A peculiar kind of mania has taken hold in the Square Mile this morning. Not for Bitcoin, not for tech unicorns, but for shares in a private company that hasn’t even gone public yet. With whispers of a secondary market transaction allowing limited access to SpaceX equity, British investors are scrambling to understand who can buy into Elon Musk’s empire. The frenzy is a testament to the gravitational pull of the world’s most valuable private company, but it also raises uncomfortable questions about digital sovereignty and the democratisation of capital.
For the uninitiated, SpaceX remains fiercely private. Unlike Tesla, whose shares trade on the Nasdaq like any other public company, SpaceX has only offered stock to a select group of institutional investors and employees. The current valuation, north of $180 billion, has made it a coveted prize for those who believe in a multiplanetary future. Yet most British retail investors have been locked out, forced to watch as Company A, B, and C soar while the true rocket ship remains off-limits.
That may be changing. Sources in the City report that a handful of boutique investment firms are offering access to a secondary market where SpaceX shares change hands between accredited investors. These are not IPOs but private transfers, often at a premium. The allure is obvious: SpaceX is a moonshot bet on humanity’s expansion into the solar system. But the reality is far more complex. The shares come with restrictions, limited liquidity, and a valuation that could be described as aspirational.
What does this mean for the average British investor? Very little, for now. To buy into SpaceX, you typically need to be an accredited investor, meaning a net worth of over £1 million or an annual income above £200,000. That filters out the vast majority of the population. The story, however, is not just about access. It is about a systemic shift in how we invest. We are moving from a world of public markets, where everyone can participate, to a world of private capital that rewards the connected and the wealthy. This is the dark side of innovation: the same technology that enables global commerce can also entrench inequality.

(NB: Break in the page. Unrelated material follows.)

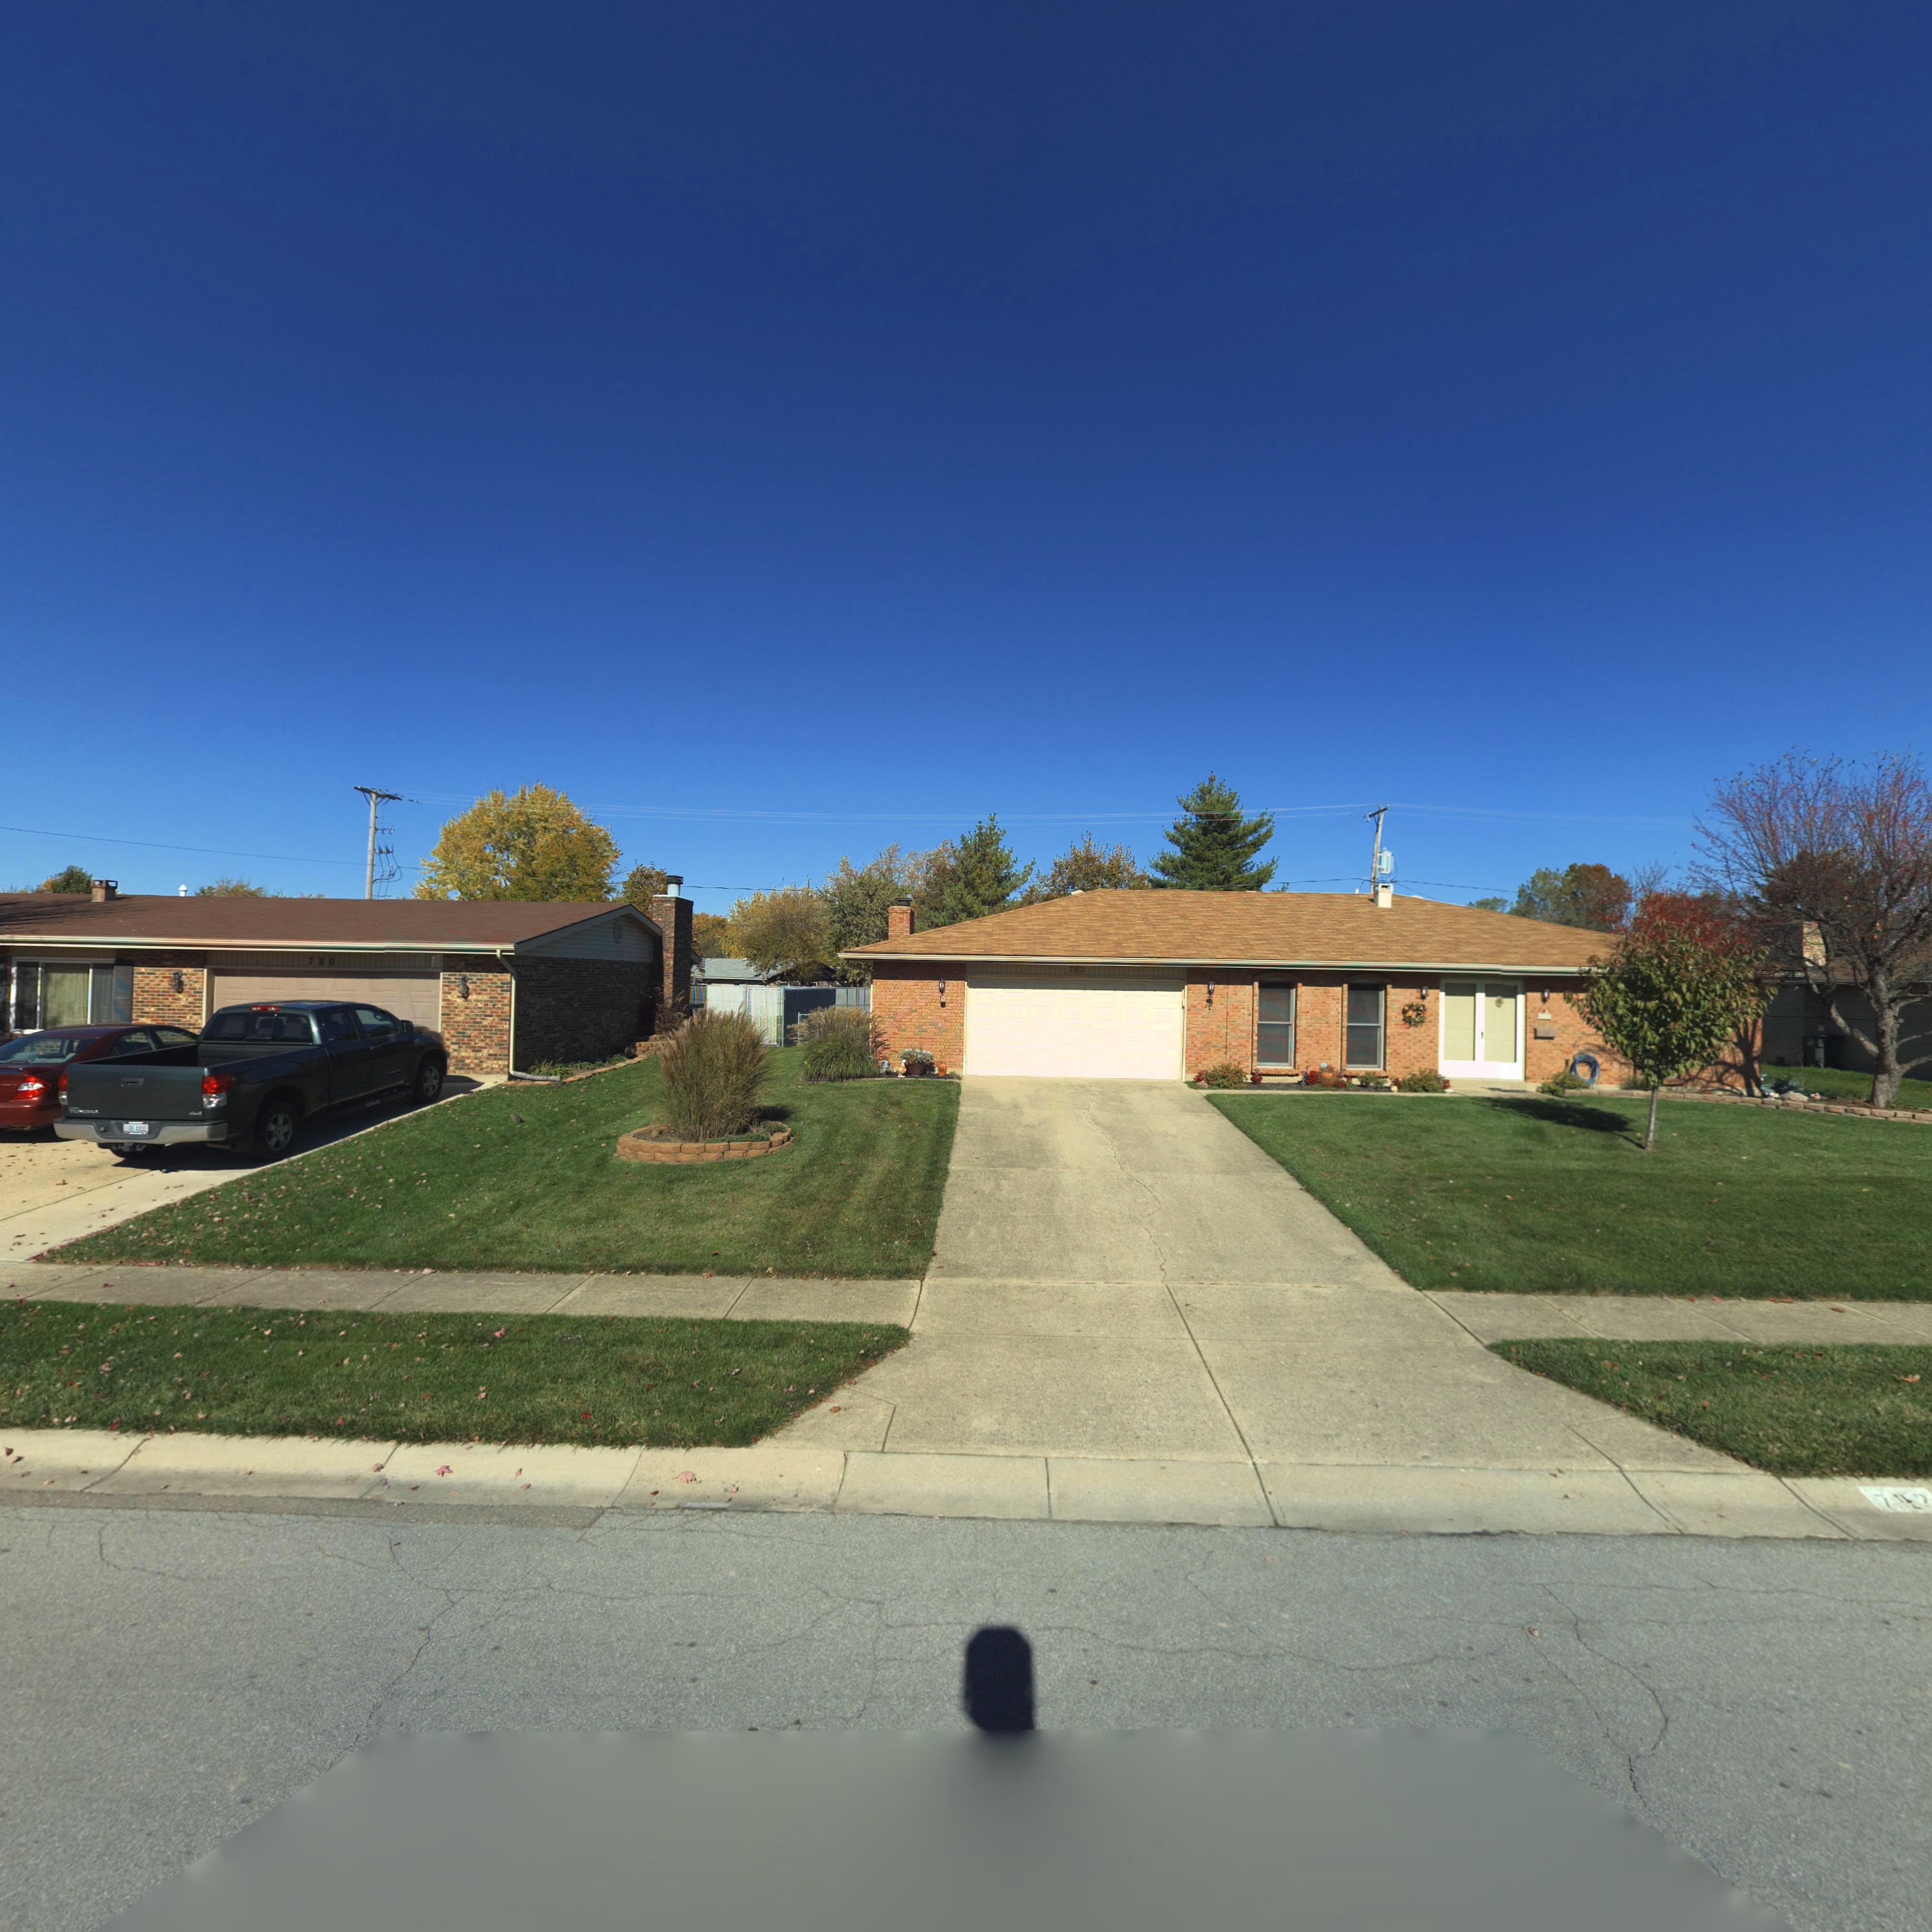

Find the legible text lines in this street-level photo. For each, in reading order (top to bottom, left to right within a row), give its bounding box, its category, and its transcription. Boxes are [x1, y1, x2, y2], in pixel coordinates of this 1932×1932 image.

[308, 956, 335, 966] StreetNumber: 780
[1069, 966, 1084, 973] StreetNumber: 782
[1871, 1492, 1932, 1511] StreetNumber: 7*2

Musk’s empire is a case study in digital sovereignty. He controls the narrative, the data, and the equity. No regulator in Brussels or Westminster can force him to list on a European exchange. Instead, British investors must rely on backchannel deals and offshore trusts. It is a reminder that in the age of AI, capital flows to wherever it is treated best, and that often means places with minimal oversight. The SpaceX frenzy is a microcosm of a broader trend: the privatisation of the future. The companies building the next frontier are not accountable to the public. They answer to a founder who tweets memes and pivots on a dime.
Should British investors be excited? From a pure return perspective, possibly. SpaceX’s Starlink division alone could generate billions in revenue. But there is a cognitive dissonance at play. We celebrate Musk as a visionary while ignoring the governance vacuum at the heart of his empire. The user experience of society is at stake here. When private companies control critical infrastructure, from satellite internet to space launch, we must ask: who owns the future? If shares are only available to the elite, then the benefits of progress will accrue to the few. That is not the promise of technology. That is feudalism with a tech upgrade.
The Square Mile’s buzz about SpaceX is a canary in the coal mine. It signals a hunger for high-growth assets in a low-yield world. But it also exposes the fragility of our financial system. If we allow private markets to dominate, we risk creating a two-tier system where the rich get richer on the back of innovation while the rest are left behind. The solution is not to ban secondary markets or to demonise Musk. The solution is to redesign the user interface of capitalism. We need mechanisms that allow ordinary citizens to participate in the upside of private companies. Tokenisation of equity, regulatory sandboxes, and digital sovereignty tools could democratise access without killing the innovation.
SpaceX will not go public anytime soon. Musk has said as much, citing the long-term nature of his ambitions. For now, British investors will have to settle for the crumbs of secondary markets. But the frenzy is a signal. It tells us that the old model of public listings is not the only path to value. As we hurtle towards a future of quantum computing and AI-driven markets, we must build systems that are inclusive by design. Otherwise, the rockets will fly, but most of us will be left on the launch pad.
So buy the rumour, sell the news. Or better yet, use this moment to think about what kind of future we want. One where everyone has a stake in the stars. Or one where the view is reserved for the chosen few.